Larmes et regrets

 

                                          À MADEMOISELLE LÉONTINE B…

 

 

Des cieux le dôme est pur et parsemé d’étoiles,

L’ombre sur les côteaux a jeté ses longs voiles,

La nature se tait : tout sommeille en repos ;

Et moi, pour retrouver la pierre funéraire

         Où gît la cendre de ma mère,

J’erre seule et craintive au milieu des tombeaux.

 

L’astre des nuits se lève et sa clarté tremblante

Va guider en ces lieux ma marche chancelante.

Ma mère ! Ici tu dors dans ton lit de gazon,

Et la modeste croix de ta tombe ignorée

         Cache à ta famille éplorée

Que tu devais un jour lui donner un blason.

 

Un blason ! Eh qu’importe un titre de noblesse ?

Qu’importent les honneurs, qu’importe la richesse ?

Tu fus noble de cœur, c’est un titre plus beau.

C’est là pour moi, ma mère, une vive auréole

         Qui me conduit et me console,

C’est un éclat qui brille au-delà du tombeau.

 

Lorsque tu me quittas, j’étais bien jeune encore,

J’ai vu trop tôt, hélas, s’obscurcir mon aurore,

De mon printemps trop tôt, j’ai vu périr les fleurs :

J’avais douze ans à peine et tu me fus ravie,

         Ah ! Depuis lors dans cette vie,

Je n’ai plus rien trouvé que chagrins et douleurs.

 

Tu fus mon seul appui sur cette triste terre ;

Car jamais je n’ai vu le sourire d’un père,

Jamais ses doux baisers n’ont bercé mon sommeil ;

Dans mes rêves souvent quand mon âme voyage,

         D’un père je cherche l’image,

Mais je me vois toujours sans père à mon réveil.

 

Ta perte autour de nous a fait un vide immense,

Je pleure mon destin lorsque le jour commence

Et dans le champ des morts je vais traîner mon deuil.

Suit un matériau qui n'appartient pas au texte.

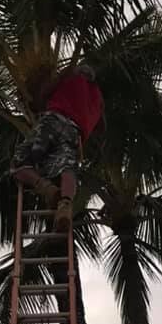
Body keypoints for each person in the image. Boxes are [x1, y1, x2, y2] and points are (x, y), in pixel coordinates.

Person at [11, 65, 104, 232]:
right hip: (74, 132)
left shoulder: (69, 77)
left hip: (52, 120)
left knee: (18, 163)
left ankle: (47, 188)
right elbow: (101, 126)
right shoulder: (97, 99)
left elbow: (44, 94)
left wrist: (60, 75)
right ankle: (65, 206)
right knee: (67, 168)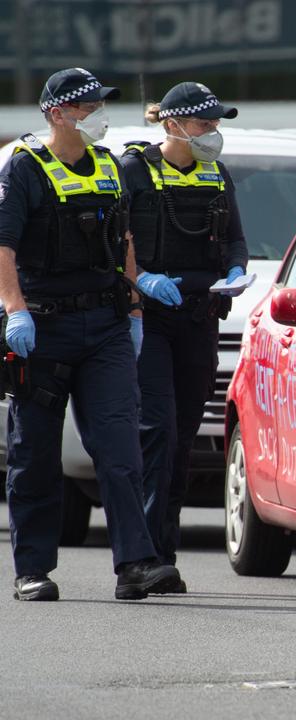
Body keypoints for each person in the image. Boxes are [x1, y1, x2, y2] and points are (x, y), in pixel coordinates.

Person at [0, 68, 179, 601]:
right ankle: (33, 568)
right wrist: (15, 311)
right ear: (57, 113)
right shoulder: (24, 168)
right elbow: (4, 247)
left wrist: (135, 312)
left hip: (105, 327)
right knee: (35, 452)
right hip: (42, 326)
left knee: (121, 449)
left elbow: (122, 239)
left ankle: (136, 566)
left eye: (100, 104)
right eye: (87, 107)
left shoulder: (109, 165)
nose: (98, 115)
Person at [119, 82, 249, 592]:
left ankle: (161, 555)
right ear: (172, 125)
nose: (212, 132)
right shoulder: (131, 172)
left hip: (200, 318)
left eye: (216, 123)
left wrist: (237, 268)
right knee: (157, 431)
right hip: (146, 320)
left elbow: (236, 238)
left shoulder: (217, 174)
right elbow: (114, 244)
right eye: (203, 123)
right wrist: (141, 279)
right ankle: (139, 560)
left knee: (181, 438)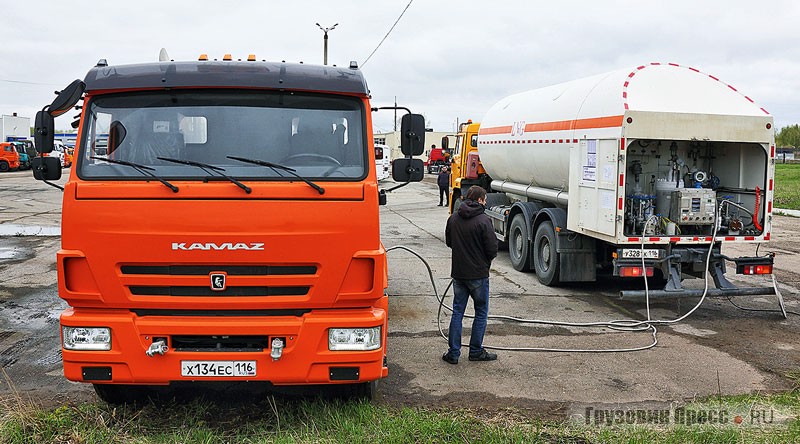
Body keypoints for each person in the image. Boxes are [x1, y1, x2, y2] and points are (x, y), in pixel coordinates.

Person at [442, 185, 498, 364]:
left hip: (459, 273)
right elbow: (492, 249)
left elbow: (450, 242)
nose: (486, 202)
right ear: (480, 200)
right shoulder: (483, 220)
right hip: (479, 275)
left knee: (457, 312)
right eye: (485, 199)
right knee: (480, 312)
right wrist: (484, 261)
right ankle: (475, 351)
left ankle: (453, 353)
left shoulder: (453, 218)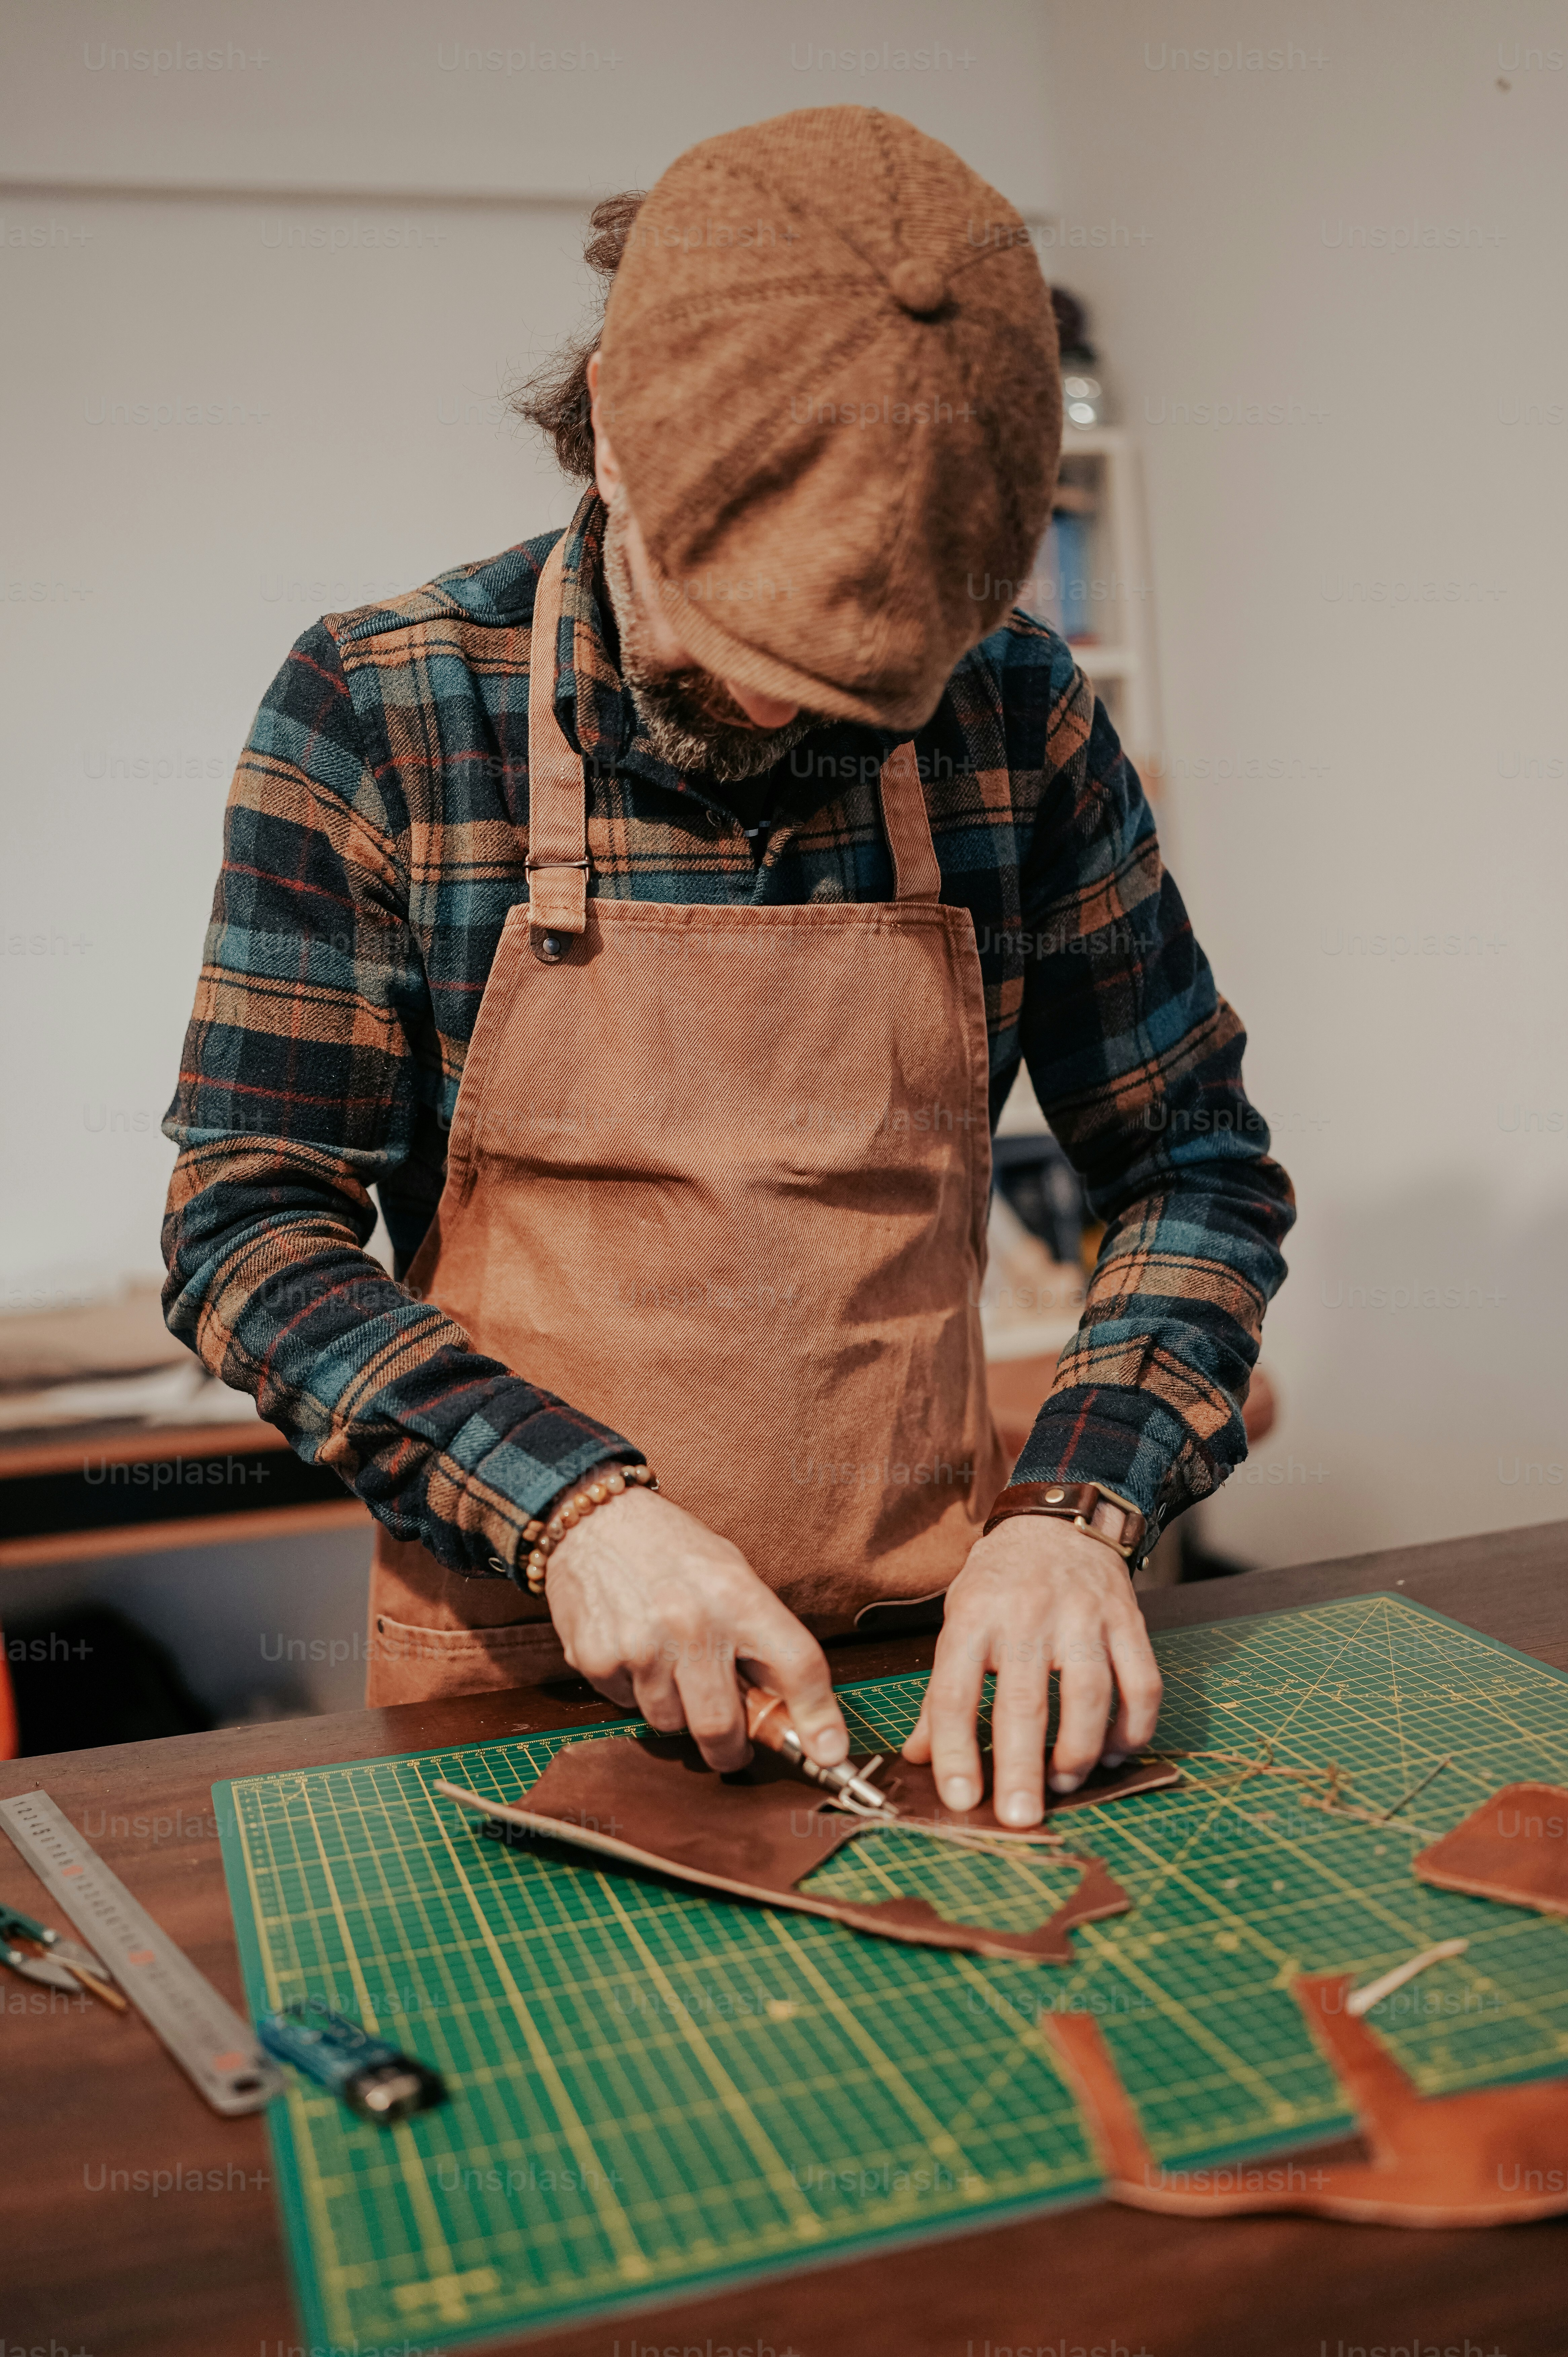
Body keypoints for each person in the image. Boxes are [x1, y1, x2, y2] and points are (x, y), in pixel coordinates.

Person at [162, 108, 1294, 1829]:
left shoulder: (1016, 715)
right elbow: (249, 1230)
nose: (783, 713)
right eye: (743, 632)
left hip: (939, 1671)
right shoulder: (385, 706)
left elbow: (1195, 1168)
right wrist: (581, 1513)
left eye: (856, 680)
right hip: (521, 1676)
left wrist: (1071, 1516)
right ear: (614, 425)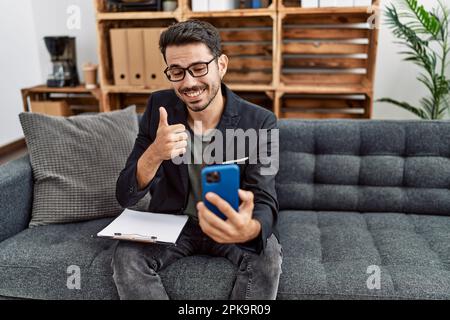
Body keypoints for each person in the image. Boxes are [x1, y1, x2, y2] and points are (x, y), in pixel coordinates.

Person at [113, 20, 282, 300]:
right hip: (173, 223)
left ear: (221, 65)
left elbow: (265, 197)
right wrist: (154, 153)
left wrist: (250, 229)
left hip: (229, 222)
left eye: (199, 68)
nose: (189, 82)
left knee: (267, 255)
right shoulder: (159, 108)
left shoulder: (260, 121)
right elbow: (125, 194)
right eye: (176, 72)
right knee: (127, 255)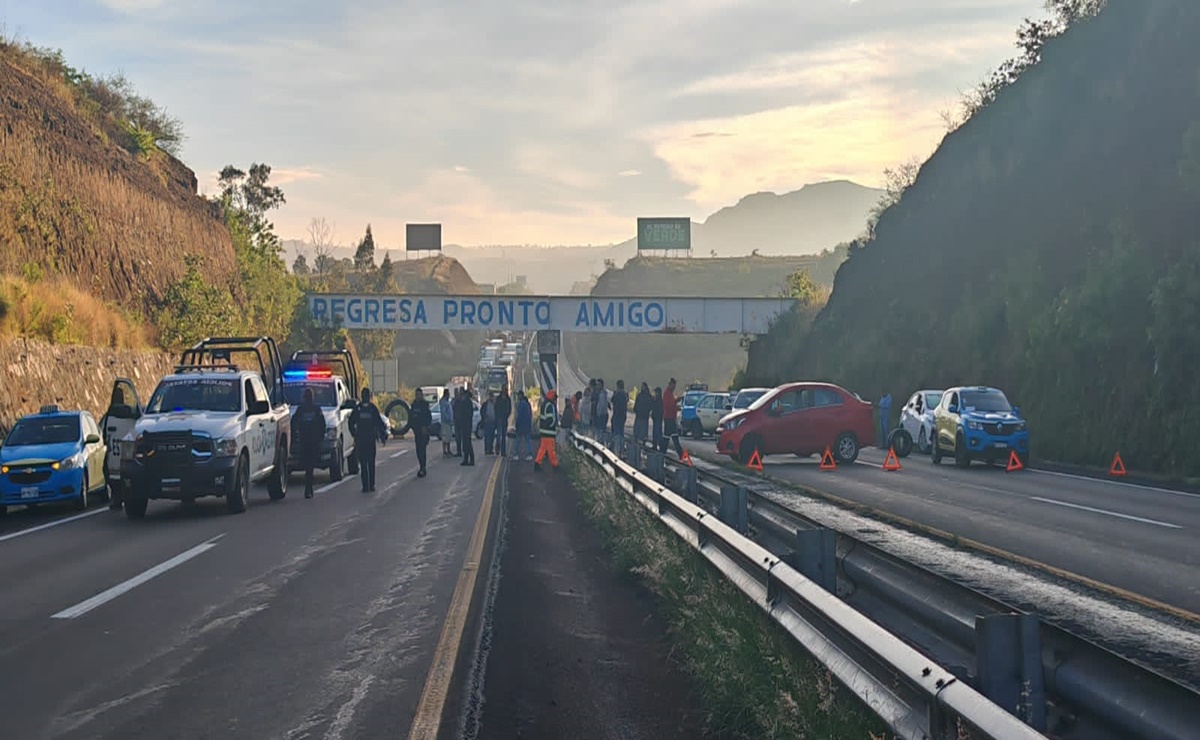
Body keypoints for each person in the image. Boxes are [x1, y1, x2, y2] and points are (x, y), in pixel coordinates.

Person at [349, 387, 389, 492]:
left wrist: (382, 436)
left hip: (367, 440)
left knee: (368, 463)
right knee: (365, 463)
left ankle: (369, 485)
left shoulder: (368, 409)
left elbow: (379, 424)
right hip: (364, 440)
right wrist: (354, 434)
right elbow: (351, 423)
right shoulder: (366, 409)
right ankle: (368, 485)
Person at [292, 387, 328, 499]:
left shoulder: (301, 409)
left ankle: (308, 489)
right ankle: (309, 489)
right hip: (313, 442)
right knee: (310, 466)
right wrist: (321, 438)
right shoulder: (316, 409)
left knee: (307, 466)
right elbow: (323, 425)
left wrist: (295, 436)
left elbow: (293, 422)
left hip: (305, 441)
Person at [534, 389, 559, 472]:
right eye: (555, 398)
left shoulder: (545, 404)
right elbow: (550, 419)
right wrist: (554, 425)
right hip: (549, 432)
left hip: (544, 431)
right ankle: (555, 465)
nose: (555, 400)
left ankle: (537, 462)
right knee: (551, 449)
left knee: (543, 448)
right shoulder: (549, 405)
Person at [410, 387, 432, 478]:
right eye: (416, 395)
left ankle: (423, 468)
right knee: (418, 451)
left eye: (419, 394)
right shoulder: (414, 405)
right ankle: (421, 466)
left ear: (421, 395)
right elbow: (411, 417)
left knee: (422, 450)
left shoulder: (424, 405)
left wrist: (426, 427)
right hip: (417, 431)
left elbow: (428, 417)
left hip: (423, 431)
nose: (417, 396)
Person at [661, 378, 683, 456]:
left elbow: (671, 405)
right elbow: (668, 405)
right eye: (674, 385)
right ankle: (681, 454)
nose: (674, 387)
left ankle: (662, 453)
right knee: (674, 437)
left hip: (670, 418)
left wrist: (676, 407)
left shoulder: (669, 394)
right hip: (669, 418)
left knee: (667, 437)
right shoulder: (667, 394)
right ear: (671, 385)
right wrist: (676, 401)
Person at [454, 387, 476, 466]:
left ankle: (470, 459)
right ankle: (466, 459)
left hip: (466, 424)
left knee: (467, 442)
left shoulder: (467, 402)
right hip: (465, 424)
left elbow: (467, 414)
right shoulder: (465, 402)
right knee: (465, 442)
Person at [513, 390, 534, 461]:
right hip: (527, 425)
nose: (518, 397)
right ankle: (529, 454)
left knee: (518, 440)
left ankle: (516, 454)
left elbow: (519, 416)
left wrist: (516, 425)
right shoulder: (528, 404)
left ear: (521, 395)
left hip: (521, 426)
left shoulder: (521, 404)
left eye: (518, 395)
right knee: (528, 440)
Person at [495, 387, 512, 458]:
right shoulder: (499, 399)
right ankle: (498, 447)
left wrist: (507, 415)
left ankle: (503, 451)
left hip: (504, 419)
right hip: (499, 418)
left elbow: (509, 408)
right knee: (499, 435)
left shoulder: (508, 399)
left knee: (503, 436)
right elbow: (495, 407)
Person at [610, 379, 628, 446]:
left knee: (616, 432)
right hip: (623, 415)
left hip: (617, 415)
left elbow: (612, 400)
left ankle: (616, 446)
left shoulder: (618, 394)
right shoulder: (625, 394)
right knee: (621, 432)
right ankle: (621, 446)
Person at [439, 389, 453, 457]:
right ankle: (444, 451)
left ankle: (448, 450)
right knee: (445, 437)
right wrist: (448, 419)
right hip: (445, 422)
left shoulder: (448, 402)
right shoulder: (443, 402)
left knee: (449, 437)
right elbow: (444, 413)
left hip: (449, 422)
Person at [651, 386, 664, 452]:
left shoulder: (659, 401)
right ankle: (655, 445)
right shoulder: (656, 400)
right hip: (656, 418)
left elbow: (658, 410)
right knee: (656, 432)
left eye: (656, 392)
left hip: (658, 418)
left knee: (657, 432)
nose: (655, 393)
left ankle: (659, 446)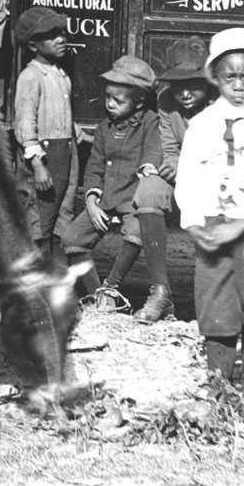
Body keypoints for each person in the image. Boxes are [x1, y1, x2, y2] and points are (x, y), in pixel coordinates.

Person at [175, 28, 244, 400]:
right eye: (229, 77)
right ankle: (219, 392)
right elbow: (189, 175)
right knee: (216, 308)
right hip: (213, 226)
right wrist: (193, 220)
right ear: (216, 78)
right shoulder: (203, 124)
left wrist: (243, 223)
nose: (238, 85)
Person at [61, 57, 172, 318]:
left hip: (133, 197)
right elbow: (95, 167)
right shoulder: (103, 128)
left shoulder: (149, 123)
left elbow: (153, 156)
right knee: (73, 239)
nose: (110, 104)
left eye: (118, 100)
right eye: (107, 97)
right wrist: (91, 200)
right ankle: (98, 295)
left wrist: (148, 169)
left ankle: (112, 285)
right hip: (107, 199)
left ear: (140, 101)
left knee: (135, 231)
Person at [12, 7, 78, 247]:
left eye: (62, 33)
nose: (61, 39)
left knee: (62, 213)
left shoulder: (61, 75)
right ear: (33, 45)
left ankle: (56, 274)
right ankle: (34, 274)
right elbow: (25, 123)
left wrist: (74, 130)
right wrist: (38, 164)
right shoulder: (31, 76)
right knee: (38, 217)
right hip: (43, 156)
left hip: (66, 152)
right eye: (52, 35)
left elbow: (60, 114)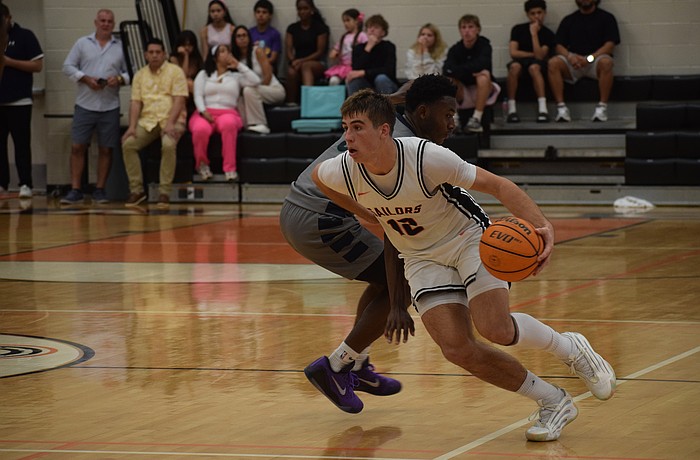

Mes instants sont tissus de regrets et d’alarmes,

         Je passe mes nuits dans les larmes,

Et du tombeau déjà je crois toucher le seuil.

 

Le pauvre aussi te pleure, ct les fils des chaumières

Mêlent en sanglotant ton nom à leurs prières,

Pour le bénir, ô toi qui fus leur grand soutien.

La jeune mère, en proie aux chagrins du veuvage,

         En vain cherche dans le village

Un cœur aussi bien fait, aussi grand que le tien.

 

Oui, tous les malheureux réduits à la misère

Croyaient trouver en toi cet ange tutélaire

Qui fait luire l’espoir dans la calamité ;

Car toutes les vertus dont Dieu dote la femme

         Tu les possédais dans ton âme :

Bonté, tendresse, amour, douceur et charité.

 

Dors en paix maintenant dans ta couche glacée,

Ton image, ô ma mère, en mon cœur retracée

Ramènera ta fille, au soir, vers tes cyprès.

Mais que ton ombre alors auprès de moi s’éveille,

         Que ta voix parle à mon oreille,

Et qu’un baume céleste apaise mes regrets.

 

Ah ! Quel sublime amour brûle en ton âme sainte,

Enfant ! Le cœur ému j’ai recueilli ta plainte

Et mon œil sous les pleurs commence à se ternir.

Parfois vers ce tombeau plein d’ombre et de mystère,

         Je viendrai triste et solitaire,

Pour t’entendre prier, et... pour me souvenir.

 

      Ste CROIX, AVRIL 1861.

 

 

Adolphe MUNY, Chants et murmures, s. d.